On the flip side, if anyone is actually buying a 3G model with the intention of NEVER paying for even one month/data packet, one almost has to question the intelligence of buying this model when the WiFi model is $50 less. At any rate, $15 isn't much for a two month (limited given the 250MB data cap) trial run of the service.
As for the 3G service itself, after one week of using it, about the only function it currently serves is for Near updates (PSV social app that shows who's playing what on the PSV in your proximity) and web browsing on the PSV's browser when outside of a WiFi network. It is very limited as of this writing and subjectively not worth subscribing to with the assumption that the PSV owner already has a smartphone with a data plan. If the PSV is your only way of accessing a 3G network when cut off from WiFi, it still beats running around for a WiFi hotspot.
Lastly, the bundle comes with a 8GB memory card that currently retails for $30. It is easily the best added value component of the bundle and even if one were to ignore the data packet/PSN game, it's only $20 over the cost of a $250 WiFi PSV when purchased with a $30 memory card. Seeing as how very little information has been put out regarding future uses for 3G and the PSV, $20 is nothing to add that feature on the chance that the service becomes worth renewing down the road. There are no service contracts.
As for the PSV itself, after two weeks of initial impressions, it is easily the most enjoyable handheld gaming device I have used running all the back to the original Gameboy and before with Nintendo Game and Watch games and Mattel Electronic Sports games, etc. The last two handhelds I've used extensively have been the PSP and the 3DS for recent comparisons.
The 5" OLED display is the first noticeable feature, with its ink like blacks, high contrast, relatively tight pixel density and even light distribution due to the self illuminating OLED pixels.
Build, fit and finish feels balanced and substantial. Face buttons and D-pad have a very satisfying click feedback that feels precise and responsive. The D-pad in particular, as the first deviation from the familiar Playstation 4 arrow button cross design is the best feeling D-pad I can remember using. The face buttons are smaller than those of the PSP and slightly larger than those of the 3DS. The X button proximity to the right analog stick has been mentioned as a potential issue, presumably for those who press with the heel of the thumb ("rolling") rather than the tip of the thumb (precise).
Following the OLED display, the second most prominent feature is the twin analog sticks, a first for handhelds. Unlike the sliding disk design used by the PSP and again by the 3DS, the PSV uses actual mini analog sticks with the same single axis rocking action everyone who has used an analog stick controller is familiar with. The feedback is a bit tighter than that of the DS3 with less travel due to the short throw axis which basically means more precise input is both possible and required for games without aim assist or loose controls. The size will probably take some getting used to for most, but for anyone who managed to adapt to the barely usable slider disk of the PSP, the analog sticks should be a snap to use.

Stated exercise 1:
Transcribe the stretch of the PSV review from "Lastly, the bundle" through "no service contracts.".

Material for this task:
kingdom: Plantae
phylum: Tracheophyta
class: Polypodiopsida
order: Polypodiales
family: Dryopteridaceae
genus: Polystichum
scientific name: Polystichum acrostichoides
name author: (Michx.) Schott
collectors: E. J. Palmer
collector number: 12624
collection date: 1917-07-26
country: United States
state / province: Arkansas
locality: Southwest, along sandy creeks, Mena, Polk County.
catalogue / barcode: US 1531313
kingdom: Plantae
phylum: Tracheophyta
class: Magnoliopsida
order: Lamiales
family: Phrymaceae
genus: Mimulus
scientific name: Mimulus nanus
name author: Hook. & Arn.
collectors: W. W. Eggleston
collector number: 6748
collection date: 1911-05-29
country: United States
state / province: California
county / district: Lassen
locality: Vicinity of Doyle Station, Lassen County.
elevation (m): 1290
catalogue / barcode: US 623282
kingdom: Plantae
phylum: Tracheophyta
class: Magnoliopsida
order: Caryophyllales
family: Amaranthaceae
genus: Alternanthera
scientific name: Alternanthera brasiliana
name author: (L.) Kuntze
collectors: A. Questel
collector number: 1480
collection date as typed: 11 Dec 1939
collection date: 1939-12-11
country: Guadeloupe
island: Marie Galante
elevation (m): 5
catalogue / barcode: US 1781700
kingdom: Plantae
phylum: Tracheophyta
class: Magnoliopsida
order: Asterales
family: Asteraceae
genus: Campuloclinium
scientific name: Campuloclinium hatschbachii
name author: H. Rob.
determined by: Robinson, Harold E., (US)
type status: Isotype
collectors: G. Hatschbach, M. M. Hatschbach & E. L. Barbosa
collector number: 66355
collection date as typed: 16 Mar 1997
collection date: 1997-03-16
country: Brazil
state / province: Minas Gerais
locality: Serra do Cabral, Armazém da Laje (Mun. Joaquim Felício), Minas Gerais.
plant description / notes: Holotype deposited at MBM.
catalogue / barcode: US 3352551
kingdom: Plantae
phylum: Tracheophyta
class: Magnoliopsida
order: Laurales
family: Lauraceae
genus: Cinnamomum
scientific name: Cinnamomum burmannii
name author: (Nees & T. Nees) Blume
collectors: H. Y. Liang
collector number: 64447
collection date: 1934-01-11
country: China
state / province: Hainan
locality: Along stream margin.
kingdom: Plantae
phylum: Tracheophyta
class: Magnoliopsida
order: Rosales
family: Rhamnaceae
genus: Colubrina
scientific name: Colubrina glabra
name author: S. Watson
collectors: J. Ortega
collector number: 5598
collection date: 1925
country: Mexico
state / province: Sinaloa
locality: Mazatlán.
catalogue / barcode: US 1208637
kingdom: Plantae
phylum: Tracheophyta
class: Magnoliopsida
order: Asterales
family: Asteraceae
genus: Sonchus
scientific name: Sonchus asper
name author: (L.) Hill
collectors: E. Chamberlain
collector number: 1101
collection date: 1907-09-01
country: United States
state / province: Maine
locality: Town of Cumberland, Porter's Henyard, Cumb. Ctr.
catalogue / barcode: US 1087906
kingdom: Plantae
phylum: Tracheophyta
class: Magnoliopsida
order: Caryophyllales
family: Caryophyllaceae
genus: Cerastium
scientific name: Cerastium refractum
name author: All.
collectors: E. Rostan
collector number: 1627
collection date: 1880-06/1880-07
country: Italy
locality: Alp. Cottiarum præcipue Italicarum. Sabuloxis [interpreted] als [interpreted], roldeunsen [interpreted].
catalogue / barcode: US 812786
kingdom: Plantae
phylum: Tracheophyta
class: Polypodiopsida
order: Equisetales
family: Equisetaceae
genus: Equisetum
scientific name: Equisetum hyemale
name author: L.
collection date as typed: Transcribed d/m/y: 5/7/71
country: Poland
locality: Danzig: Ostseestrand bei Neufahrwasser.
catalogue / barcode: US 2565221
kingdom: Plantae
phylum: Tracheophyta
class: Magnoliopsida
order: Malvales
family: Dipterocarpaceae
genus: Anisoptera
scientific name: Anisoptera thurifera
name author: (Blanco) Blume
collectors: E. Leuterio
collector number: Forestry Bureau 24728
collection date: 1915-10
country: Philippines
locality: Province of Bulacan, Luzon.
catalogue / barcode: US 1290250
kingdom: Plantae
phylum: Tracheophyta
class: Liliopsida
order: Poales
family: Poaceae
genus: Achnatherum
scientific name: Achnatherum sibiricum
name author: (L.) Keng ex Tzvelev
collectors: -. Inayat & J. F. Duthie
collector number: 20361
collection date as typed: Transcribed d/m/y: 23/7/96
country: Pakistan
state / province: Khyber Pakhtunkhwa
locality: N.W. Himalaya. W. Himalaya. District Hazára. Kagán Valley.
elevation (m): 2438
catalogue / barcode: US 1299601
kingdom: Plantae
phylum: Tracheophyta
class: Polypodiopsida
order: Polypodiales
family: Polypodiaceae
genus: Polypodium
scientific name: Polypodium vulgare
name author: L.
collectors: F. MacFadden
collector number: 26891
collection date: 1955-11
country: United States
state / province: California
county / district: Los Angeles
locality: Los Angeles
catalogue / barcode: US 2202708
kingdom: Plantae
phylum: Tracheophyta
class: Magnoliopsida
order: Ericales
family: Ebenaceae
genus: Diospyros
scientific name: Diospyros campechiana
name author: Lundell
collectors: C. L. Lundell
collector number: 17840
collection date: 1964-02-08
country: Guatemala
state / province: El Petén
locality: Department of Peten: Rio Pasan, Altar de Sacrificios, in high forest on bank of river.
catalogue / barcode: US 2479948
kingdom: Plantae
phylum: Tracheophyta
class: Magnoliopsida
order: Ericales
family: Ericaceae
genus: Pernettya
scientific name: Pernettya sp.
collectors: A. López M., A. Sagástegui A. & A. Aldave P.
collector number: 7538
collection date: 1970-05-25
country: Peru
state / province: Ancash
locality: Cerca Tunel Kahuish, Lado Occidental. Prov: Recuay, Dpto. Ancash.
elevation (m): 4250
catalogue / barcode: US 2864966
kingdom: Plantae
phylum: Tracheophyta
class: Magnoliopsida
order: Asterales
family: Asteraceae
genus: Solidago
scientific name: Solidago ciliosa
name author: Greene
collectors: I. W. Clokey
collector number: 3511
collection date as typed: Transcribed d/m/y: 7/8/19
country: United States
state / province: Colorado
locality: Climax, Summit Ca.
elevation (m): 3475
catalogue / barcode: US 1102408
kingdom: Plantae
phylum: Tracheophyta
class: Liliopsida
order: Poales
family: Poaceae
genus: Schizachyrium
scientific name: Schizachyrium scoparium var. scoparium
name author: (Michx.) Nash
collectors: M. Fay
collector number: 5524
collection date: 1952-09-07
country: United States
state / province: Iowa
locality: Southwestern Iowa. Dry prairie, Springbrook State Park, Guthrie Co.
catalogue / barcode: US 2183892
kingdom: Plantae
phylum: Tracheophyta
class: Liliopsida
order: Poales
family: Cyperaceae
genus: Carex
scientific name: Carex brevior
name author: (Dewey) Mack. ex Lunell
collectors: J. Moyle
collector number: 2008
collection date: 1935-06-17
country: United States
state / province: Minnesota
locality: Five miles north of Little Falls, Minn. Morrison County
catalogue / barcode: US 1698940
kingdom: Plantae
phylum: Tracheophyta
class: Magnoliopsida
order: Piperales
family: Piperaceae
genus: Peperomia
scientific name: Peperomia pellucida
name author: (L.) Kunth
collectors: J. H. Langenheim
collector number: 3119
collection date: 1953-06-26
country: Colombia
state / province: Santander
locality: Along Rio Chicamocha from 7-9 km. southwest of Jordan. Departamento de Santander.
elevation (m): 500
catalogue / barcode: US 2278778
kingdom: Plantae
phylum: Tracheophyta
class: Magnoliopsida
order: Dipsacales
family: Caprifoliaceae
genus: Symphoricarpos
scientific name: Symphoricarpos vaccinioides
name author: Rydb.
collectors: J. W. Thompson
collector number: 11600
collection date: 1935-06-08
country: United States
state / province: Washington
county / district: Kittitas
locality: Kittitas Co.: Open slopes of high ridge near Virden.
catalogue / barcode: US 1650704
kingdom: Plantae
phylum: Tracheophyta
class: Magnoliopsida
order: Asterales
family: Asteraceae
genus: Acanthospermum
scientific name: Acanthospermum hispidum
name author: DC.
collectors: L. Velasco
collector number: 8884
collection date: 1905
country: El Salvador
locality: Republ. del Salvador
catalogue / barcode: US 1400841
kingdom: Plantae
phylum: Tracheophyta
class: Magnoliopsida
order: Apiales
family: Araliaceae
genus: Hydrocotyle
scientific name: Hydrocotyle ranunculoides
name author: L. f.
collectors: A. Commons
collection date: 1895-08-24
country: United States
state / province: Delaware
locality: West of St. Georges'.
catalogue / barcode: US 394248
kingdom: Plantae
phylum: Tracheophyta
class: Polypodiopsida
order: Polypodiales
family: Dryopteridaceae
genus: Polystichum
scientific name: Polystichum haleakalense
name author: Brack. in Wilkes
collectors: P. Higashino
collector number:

Stated exercise 2:
Repeat word for word the stretch of the listing from the line containing "country: Guadeloupe" through the line containing "type status: Isotype".

Response 1:
Lastly, the bundle comes with a 8GB memory card that currently retails for $30. It is easily the best added value component of the bundle and even if one were to ignore the data packet/PSN game, it's only $20 over the cost of a $250 WiFi PSV when purchased with a $30 memory card. Seeing as how very little information has been put out regarding future uses for 3G and the PSV, $20 is nothing to add that feature on the chance that the service becomes worth renewing down the road. There are no service contracts.

Response 2:
country: Guadeloupe
island: Marie Galante
elevation (m): 5
catalogue / barcode: US 1781700
kingdom: Plantae
phylum: Tracheophyta
class: Magnoliopsida
order: Asterales
family: Asteraceae
genus: Campuloclinium
scientific name: Campuloclinium hatschbachii
name author: H. Rob.
determined by: Robinson, Harold E., (US)
type status: Isotype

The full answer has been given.